*What you are asked to do*. With the pictures left out, retype exactly the lines below starting at the line that contains "thumb tip: (203, 220)" and ending at the line that contains "index mcp: (118, 138)".

Stored data entries
= Beginning of Section =

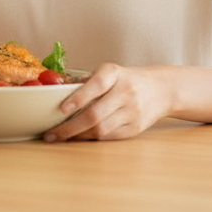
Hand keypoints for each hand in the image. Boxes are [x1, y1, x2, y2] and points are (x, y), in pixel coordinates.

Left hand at [42, 63, 172, 141]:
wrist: (160, 89)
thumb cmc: (124, 80)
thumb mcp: (109, 72)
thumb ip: (86, 82)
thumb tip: (54, 95)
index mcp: (114, 73)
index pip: (95, 85)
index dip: (78, 98)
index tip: (61, 109)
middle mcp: (125, 92)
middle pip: (95, 114)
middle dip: (70, 127)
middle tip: (51, 134)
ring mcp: (132, 111)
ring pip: (101, 129)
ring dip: (78, 136)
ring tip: (60, 137)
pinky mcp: (135, 128)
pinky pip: (109, 137)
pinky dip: (91, 139)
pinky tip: (79, 138)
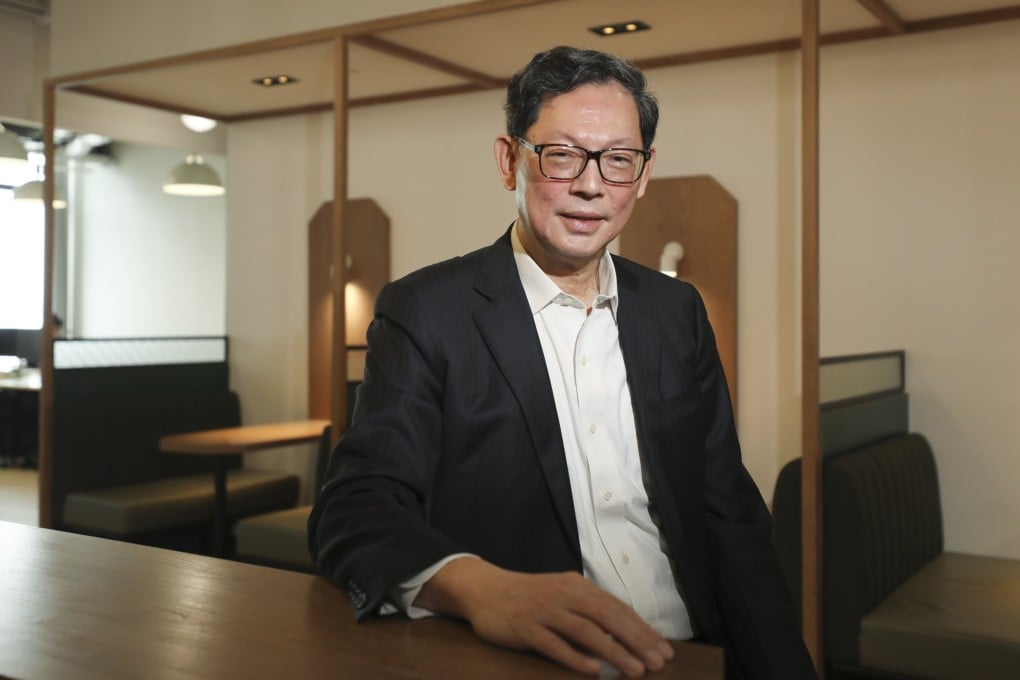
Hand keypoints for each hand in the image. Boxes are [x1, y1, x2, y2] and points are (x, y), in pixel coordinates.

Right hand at [415, 557, 674, 676]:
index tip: (664, 650)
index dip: (642, 629)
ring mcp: (545, 611)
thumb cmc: (529, 596)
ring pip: (586, 631)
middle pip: (607, 618)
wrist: (484, 589)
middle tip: (658, 663)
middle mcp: (565, 595)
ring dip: (614, 651)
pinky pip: (554, 644)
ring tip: (635, 671)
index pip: (617, 608)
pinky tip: (593, 670)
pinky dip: (575, 657)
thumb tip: (624, 634)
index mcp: (577, 586)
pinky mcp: (525, 628)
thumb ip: (588, 610)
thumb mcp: (562, 595)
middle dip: (636, 641)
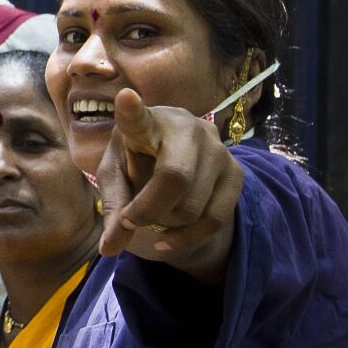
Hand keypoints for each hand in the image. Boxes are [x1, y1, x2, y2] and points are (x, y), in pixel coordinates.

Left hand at [97, 88, 244, 277]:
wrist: (179, 162)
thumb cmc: (137, 164)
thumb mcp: (116, 180)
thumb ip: (113, 209)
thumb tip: (110, 249)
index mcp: (147, 123)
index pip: (138, 118)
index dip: (132, 110)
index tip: (125, 98)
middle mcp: (188, 128)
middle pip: (174, 178)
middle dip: (150, 211)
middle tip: (132, 220)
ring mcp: (218, 149)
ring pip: (193, 207)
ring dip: (167, 224)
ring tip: (156, 214)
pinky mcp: (236, 172)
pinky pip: (214, 220)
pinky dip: (186, 238)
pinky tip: (167, 239)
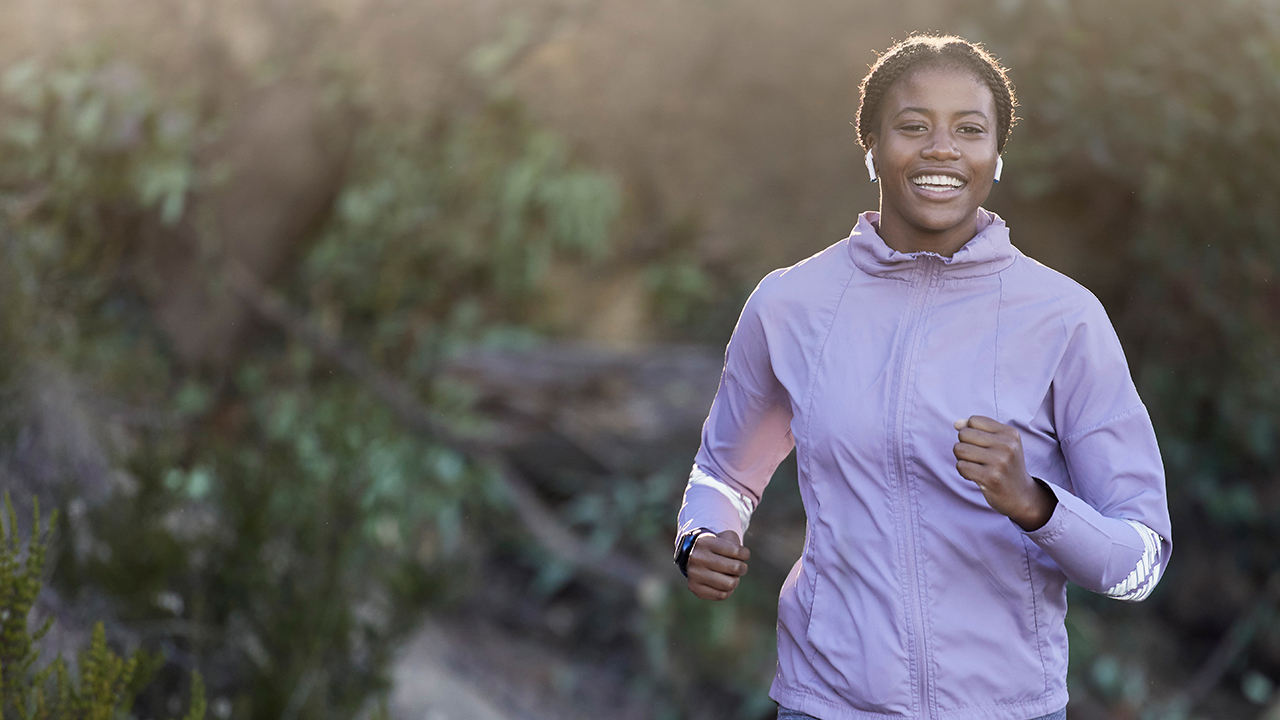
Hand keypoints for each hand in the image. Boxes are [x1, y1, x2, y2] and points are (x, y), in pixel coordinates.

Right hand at [685, 530, 749, 600]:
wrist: (691, 556)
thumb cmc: (715, 547)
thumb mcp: (724, 537)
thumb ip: (735, 543)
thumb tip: (740, 562)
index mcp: (705, 542)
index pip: (737, 551)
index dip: (745, 554)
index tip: (743, 554)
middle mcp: (697, 558)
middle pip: (735, 568)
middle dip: (742, 568)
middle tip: (739, 567)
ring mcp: (694, 574)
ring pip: (730, 584)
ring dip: (735, 580)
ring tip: (731, 576)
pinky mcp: (695, 588)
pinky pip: (722, 595)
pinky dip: (727, 590)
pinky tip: (723, 583)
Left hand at [952, 415, 1056, 530]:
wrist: (1021, 496)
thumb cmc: (1005, 467)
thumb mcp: (999, 444)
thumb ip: (978, 430)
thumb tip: (957, 424)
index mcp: (1010, 433)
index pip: (973, 420)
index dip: (970, 433)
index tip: (982, 446)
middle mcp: (1007, 445)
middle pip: (963, 434)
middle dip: (964, 445)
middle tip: (978, 458)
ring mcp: (999, 461)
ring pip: (959, 449)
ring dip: (962, 460)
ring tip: (977, 467)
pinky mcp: (990, 477)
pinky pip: (961, 466)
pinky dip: (964, 472)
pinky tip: (976, 477)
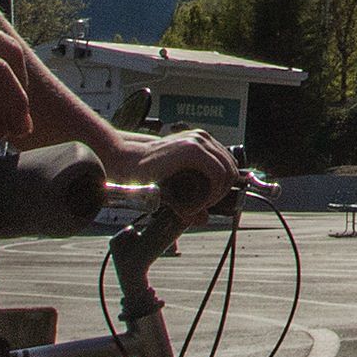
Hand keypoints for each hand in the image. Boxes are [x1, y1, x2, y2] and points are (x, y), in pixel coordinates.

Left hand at [124, 129, 241, 222]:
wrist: (126, 157)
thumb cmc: (140, 175)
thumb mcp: (160, 194)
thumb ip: (182, 208)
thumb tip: (203, 220)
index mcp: (193, 150)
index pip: (221, 175)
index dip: (215, 196)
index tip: (199, 208)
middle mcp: (199, 139)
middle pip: (229, 167)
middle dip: (220, 190)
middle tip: (203, 205)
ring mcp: (199, 136)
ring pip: (227, 161)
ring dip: (221, 182)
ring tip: (204, 198)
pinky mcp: (197, 138)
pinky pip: (219, 156)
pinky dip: (218, 172)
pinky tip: (204, 186)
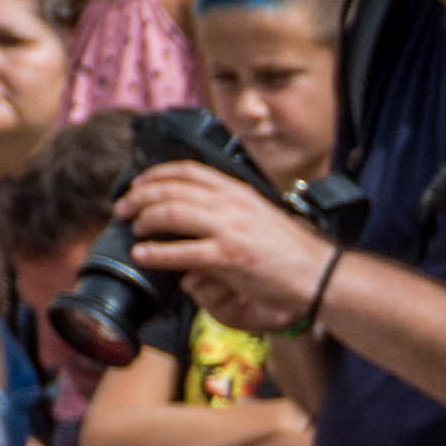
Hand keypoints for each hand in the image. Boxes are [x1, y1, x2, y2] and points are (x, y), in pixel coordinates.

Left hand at [114, 162, 342, 344]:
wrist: (322, 275)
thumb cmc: (293, 253)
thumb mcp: (260, 216)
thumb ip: (230, 211)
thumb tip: (199, 214)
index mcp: (239, 191)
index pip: (187, 170)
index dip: (155, 175)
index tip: (137, 185)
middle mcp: (232, 204)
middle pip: (171, 188)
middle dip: (139, 197)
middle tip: (123, 209)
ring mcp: (230, 230)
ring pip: (171, 213)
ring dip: (144, 219)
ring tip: (134, 229)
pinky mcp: (230, 257)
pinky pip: (181, 251)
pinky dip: (156, 253)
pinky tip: (143, 255)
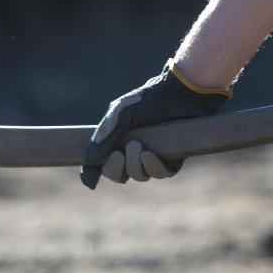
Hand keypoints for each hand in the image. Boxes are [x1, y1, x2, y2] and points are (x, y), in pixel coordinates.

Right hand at [80, 63, 229, 188]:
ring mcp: (155, 155)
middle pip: (119, 175)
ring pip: (139, 175)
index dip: (93, 174)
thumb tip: (90, 161)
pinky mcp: (174, 158)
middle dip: (115, 170)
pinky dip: (153, 167)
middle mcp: (135, 149)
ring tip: (138, 146)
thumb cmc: (151, 98)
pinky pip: (161, 174)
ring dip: (135, 166)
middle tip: (118, 154)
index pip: (101, 162)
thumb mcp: (121, 115)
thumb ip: (105, 137)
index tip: (90, 182)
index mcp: (118, 138)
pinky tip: (149, 154)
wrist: (182, 91)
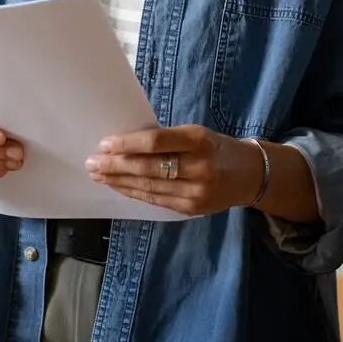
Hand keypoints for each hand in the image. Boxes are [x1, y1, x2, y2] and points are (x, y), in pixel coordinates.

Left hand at [85, 124, 262, 216]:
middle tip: (92, 162)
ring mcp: (196, 193)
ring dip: (119, 181)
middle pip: (149, 168)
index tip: (104, 144)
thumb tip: (125, 144)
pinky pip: (155, 200)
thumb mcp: (197, 134)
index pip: (156, 142)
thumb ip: (167, 139)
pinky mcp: (191, 209)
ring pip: (148, 187)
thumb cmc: (216, 147)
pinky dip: (133, 192)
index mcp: (199, 140)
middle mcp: (199, 167)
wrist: (250, 175)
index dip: (128, 144)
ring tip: (98, 175)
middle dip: (116, 166)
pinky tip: (118, 187)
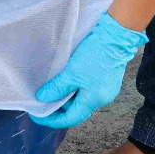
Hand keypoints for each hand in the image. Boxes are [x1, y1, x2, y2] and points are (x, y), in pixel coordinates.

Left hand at [30, 12, 147, 128]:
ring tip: (50, 88)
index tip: (38, 116)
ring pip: (81, 96)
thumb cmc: (96, 53)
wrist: (116, 34)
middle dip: (58, 106)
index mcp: (95, 100)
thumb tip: (43, 98)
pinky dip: (74, 85)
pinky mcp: (106, 75)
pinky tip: (64, 78)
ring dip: (66, 94)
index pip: (72, 118)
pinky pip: (86, 86)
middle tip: (41, 100)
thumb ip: (57, 87)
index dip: (53, 119)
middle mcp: (102, 97)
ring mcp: (105, 86)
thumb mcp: (72, 72)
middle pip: (77, 108)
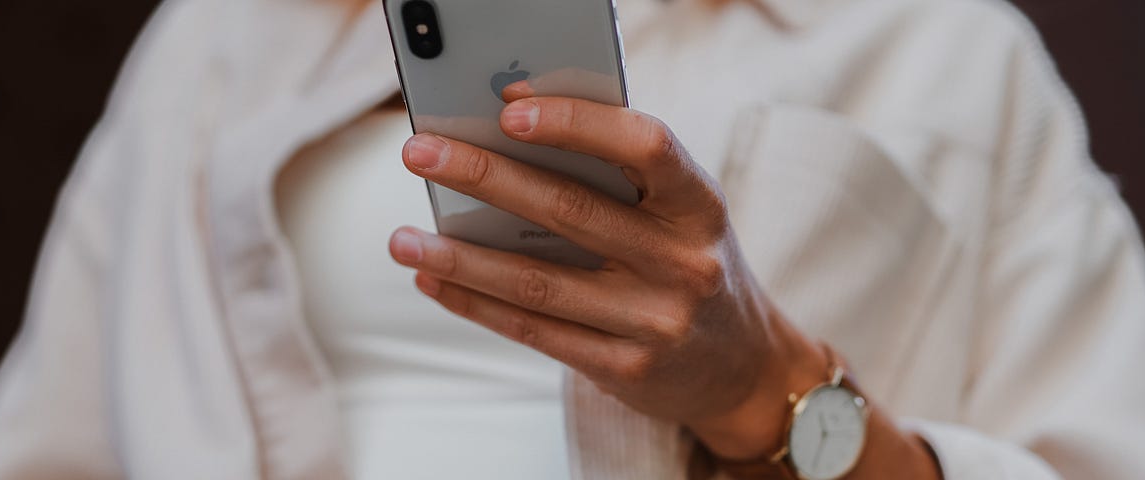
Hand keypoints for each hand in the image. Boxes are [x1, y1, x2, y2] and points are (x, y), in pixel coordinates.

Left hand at [386, 84, 829, 458]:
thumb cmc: (687, 262)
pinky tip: (434, 278)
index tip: (509, 108)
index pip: (646, 146)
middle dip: (486, 177)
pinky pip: (533, 329)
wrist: (743, 367)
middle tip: (419, 154)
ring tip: (401, 238)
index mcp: (700, 205)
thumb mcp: (678, 214)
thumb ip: (616, 177)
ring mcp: (654, 320)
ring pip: (538, 281)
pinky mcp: (624, 368)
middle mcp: (683, 262)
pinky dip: (475, 302)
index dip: (578, 123)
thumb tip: (508, 131)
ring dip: (460, 256)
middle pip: (571, 211)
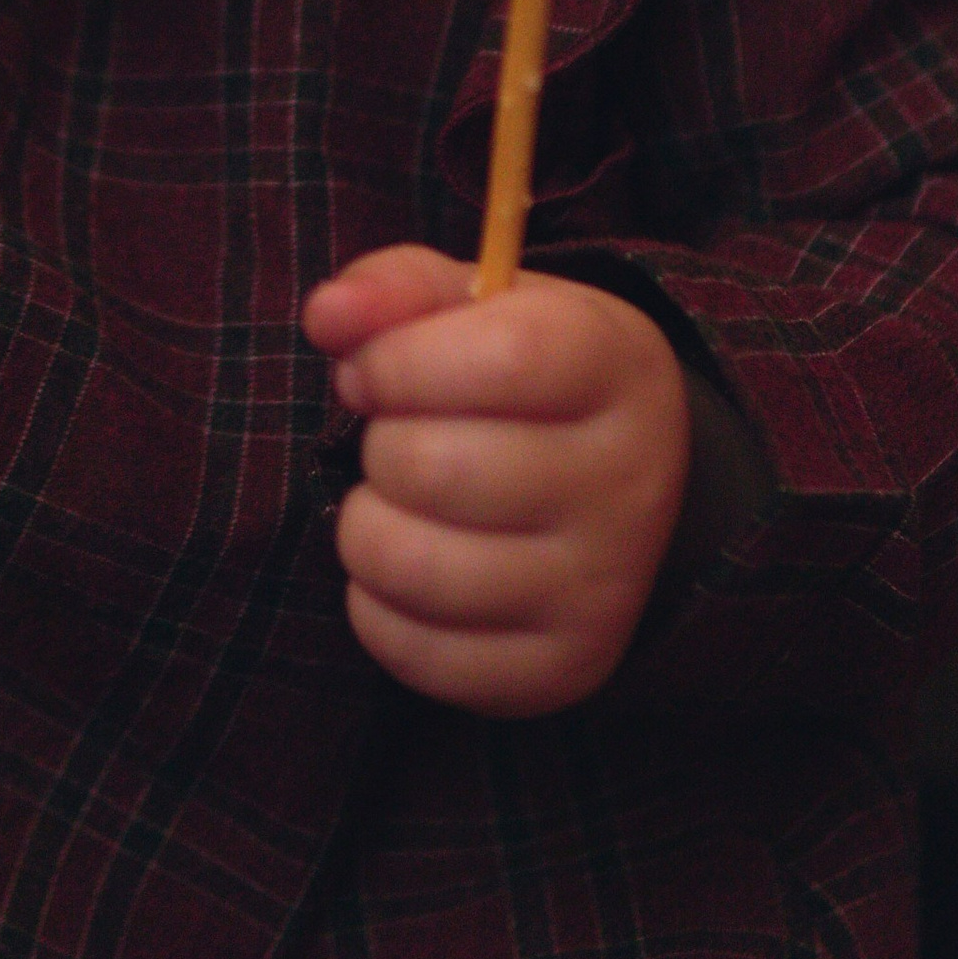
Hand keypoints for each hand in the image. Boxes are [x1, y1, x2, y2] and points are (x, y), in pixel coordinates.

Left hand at [302, 246, 692, 714]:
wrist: (619, 482)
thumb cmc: (525, 377)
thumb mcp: (480, 308)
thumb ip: (399, 289)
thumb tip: (329, 315)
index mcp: (615, 366)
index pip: (501, 359)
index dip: (398, 361)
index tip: (369, 367)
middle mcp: (628, 481)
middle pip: (436, 468)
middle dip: (379, 445)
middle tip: (396, 438)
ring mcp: (602, 588)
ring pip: (413, 566)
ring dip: (367, 525)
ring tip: (395, 501)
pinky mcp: (562, 669)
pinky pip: (415, 651)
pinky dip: (377, 605)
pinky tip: (413, 561)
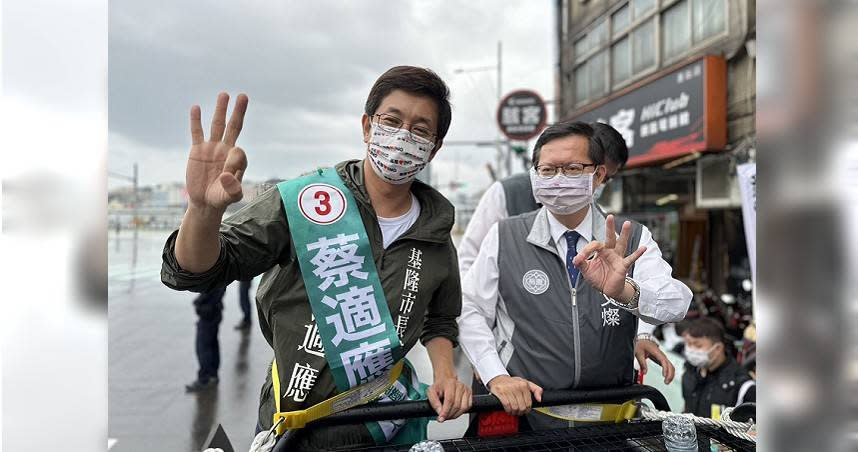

= End of Section =

*Your response*.
thumb tip: (203, 220)
index mcp: (193, 150)
index pip: (221, 175)
index dip: (215, 196)
index tip: (199, 208)
middle mcp: (199, 139)
middle pip: (229, 167)
middle dip: (220, 190)
middle tip: (203, 205)
ring mcp: (199, 136)
ring pip: (227, 161)
ring dip: (221, 182)
ring tip: (204, 198)
pinky mcp: (197, 138)
pinky pip: (219, 156)
pinky dip: (218, 172)
pinky tip: (204, 186)
Hand keypoints for each hand in the image. Boxes are [x1, y1, x2, y2] and points are (x, y), in pixel coordinates.

Left hand at [114, 162, 342, 344]:
wrist: (322, 275)
thumb cmc: (293, 253)
thumb mcp: (260, 216)
thumb ip: (230, 211)
thumb tip: (199, 214)
index mcp: (239, 191)
index pip: (187, 170)
index dip: (155, 175)
index tip: (137, 185)
middle mcp: (232, 204)
middle pip: (171, 188)
middle dip: (139, 197)
middle tip: (123, 209)
ring mcp: (230, 230)
ring pip: (171, 213)
ring dip: (144, 219)
ring tip: (134, 229)
pinky mcp: (230, 257)
pinky pip: (181, 251)
pinky dip: (156, 253)
pinky tip: (143, 255)
Hand keypoints for each hand in the image. Boxes are [x1, y1, x2, y2] and points are (x, y), in pixel coordinates.

Right hand at [80, 63, 229, 188]:
ring mcp: (155, 155)
middle pip: (119, 175)
ring pip: (139, 175)
index dip: (93, 174)
thumb tip: (90, 161)
pinky mcp: (174, 158)
middle dip: (115, 170)
pinky dip: (153, 167)
middle mcp: (135, 149)
ring tip: (138, 146)
thumb cmc: (151, 98)
pinky pip: (161, 174)
ring dip: (135, 166)
middle tip: (118, 154)
index pip: (101, 162)
thumb mcp: (121, 115)
thumb ip: (105, 137)
index tip: (90, 182)
index mcp: (118, 138)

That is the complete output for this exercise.